SOURCE EXTRACT
--------------------------------------------------

Landing strip / airport, ATC and their associated facilities


“Hawk” for high altitude targets


“Rapier” for Low altitude targets

From 1957 to 1979, the Air Defense Command commanders were:
Capt. Hossein Soroodi
Lt. Col. Ali Nakhjawan
Col. Khalil Nadji
Brig. Gen. Esfandiari (Lt. Gen. M.H.Esfandiari ADC commander from 1961-1974)
General Amir Kamiabi Pour
General Saeed Mehdiyoun
General Shapour Khourammi — Deputy ADC Command
Note: We need photos of these commanders! Please inform us if you have any to share.

The American radars did not perform well in the hot and humid weather of the Persian Gulf. Several attempts to upgrade the radars did not correct the problem instead made it even worse (General Dynamics final upgrade of the American search radar made by Bendix installed in the Western Iran, Persian Gulf region and the kish island resulted in
” Zero Detection”)! It may be pertinent to mention that in 1972 due to extensive detection and coverage problems arising in most areas, particularly the Persian Gulf region, either from inadequacies associated with the installed foreign radar systems themselves or selection of poor radar sites by the foreign military advisers, an extensive radar coverage optimization study was carried out by the IIAF with the help of USAF, FAA, US universities & industries and Pentagon. A thorough search for more suitable radar sites and extensive meteorological investigation of the Persian Gulf region weather behavior pattern, from zero feet to 10,000 ft above the sea level, and interoperability and suitability of yielding the desired interlaced-mesh radar coverage of the Iranian airspace by various radar systems namely: ground, mobile and HAWK missiles radar were conducted which eventually led to further studies such as the Automation of the Iranian Defense, deployment/purchase of AWACS, etc. The study of the Automation of the ADC which later led to the same for the entire Iranian Defense System, apart from its technological complexity and mammoth implementation undertaking became highly a political issue and was strongly opposed by USSR government which finally compelled the governments of Iran and the USA to abandon it. The Automation of the Iranian Defense conceptually in a nutshell consisted of: two hardened Command Posts (the primary Command Post and its backup) buried in the mountains in the Northern and Southern Iran hardened to withstand a direct hit of a 1000 lb bomb. The raw data from the nationwide radar sites, airbases, Navy, Army, etc were to get locally converted into digitized data by digitizers and then the real time data with the aid of special modems would be transferred via national microwave telecommunication system to the two gigantic main frame computers located at the two command posts where the information would have been processed and used.

--------------------------------------------------

REQUIRED ACTION 1
Answer these questions about the passage on Iran's air defense:
(a) Which system was used for high altitude targets?
(b) In what year was the extensive radar coverage optimization study carried out?
(c) Which government strongly opposed the Automation of the ADC?
REQUIRED ACTION 2
Carry on the passage on Iran's air defense from the point where it stops.

Short-answer chart tasks
--------------------------------------------------

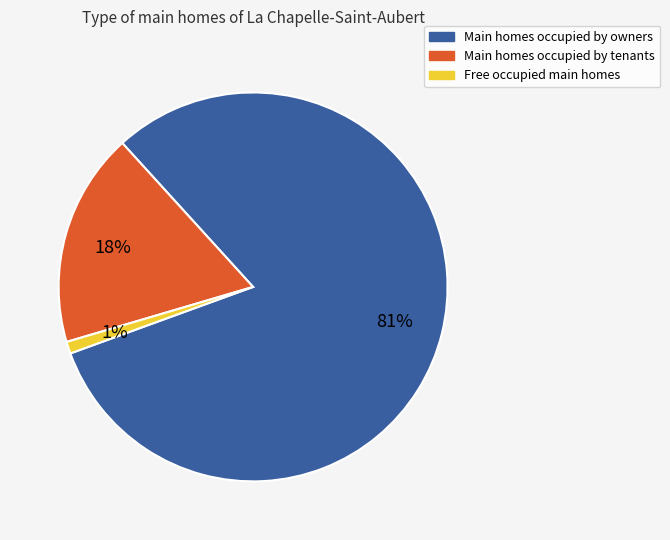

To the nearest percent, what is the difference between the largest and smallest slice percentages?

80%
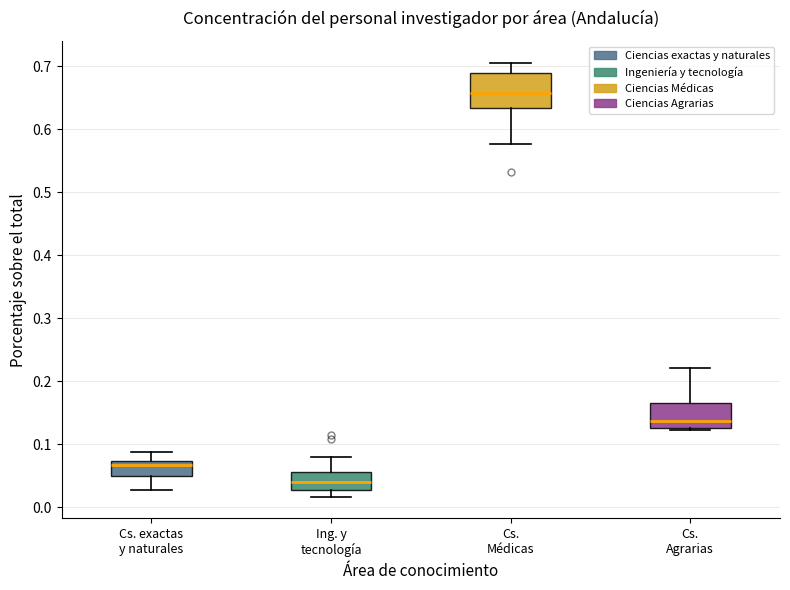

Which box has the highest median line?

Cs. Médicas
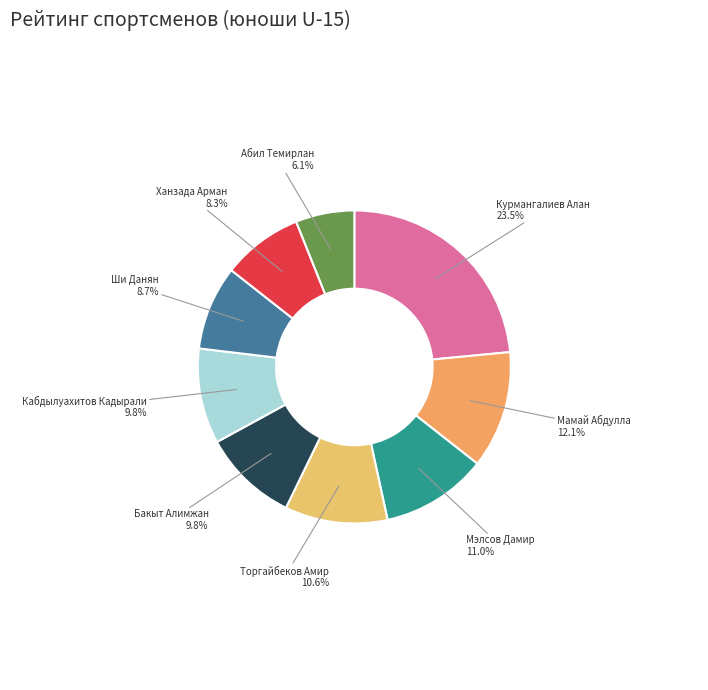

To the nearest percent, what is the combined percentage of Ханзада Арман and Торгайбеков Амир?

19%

--------------------------------------------------

ANSWER BOX 1
(a) Hawk
(b) 1972
(c) The USSR government

ANSWER BOX 2
The large white domes of radar on hilltops and mountains could be seen from miles away making them easy targets. The IIAF decided to purchase the F-14 Tomcat which could be used as an airborne radar system. The F-14 Tomcat is the US Navy’s carrier based two-seat air defense, intercept, strike and reconnaissance aircraft. The aircraft was developed by Grumman and entered service with the US Navy in 1972 and IIAF in 1974.
The IIAF was the only foreign force in the world allowed by the US government to have F-14’s.
The F-14 Tomcats were purchased to be stationed at Chah-Bahar to defend the Iranian interest in the Persian Gulf, Sea of Oman and the Indian Ocean. When the F-14’s arrival in 1974 the Chah-Bahar Air Base was not ready as an interim measure they were transferred to Isfahan.

**Wed. March 28-1979 ( 8 Farvardin 1358) “Associated Press”
Col. Seyed Ahmad Madani Defense Minister of Islamic Republic announced ” The Islamic Regime has decided to RETURN the F-14s !!! to USA and reduce the Armed Forces to half!!!!!!!.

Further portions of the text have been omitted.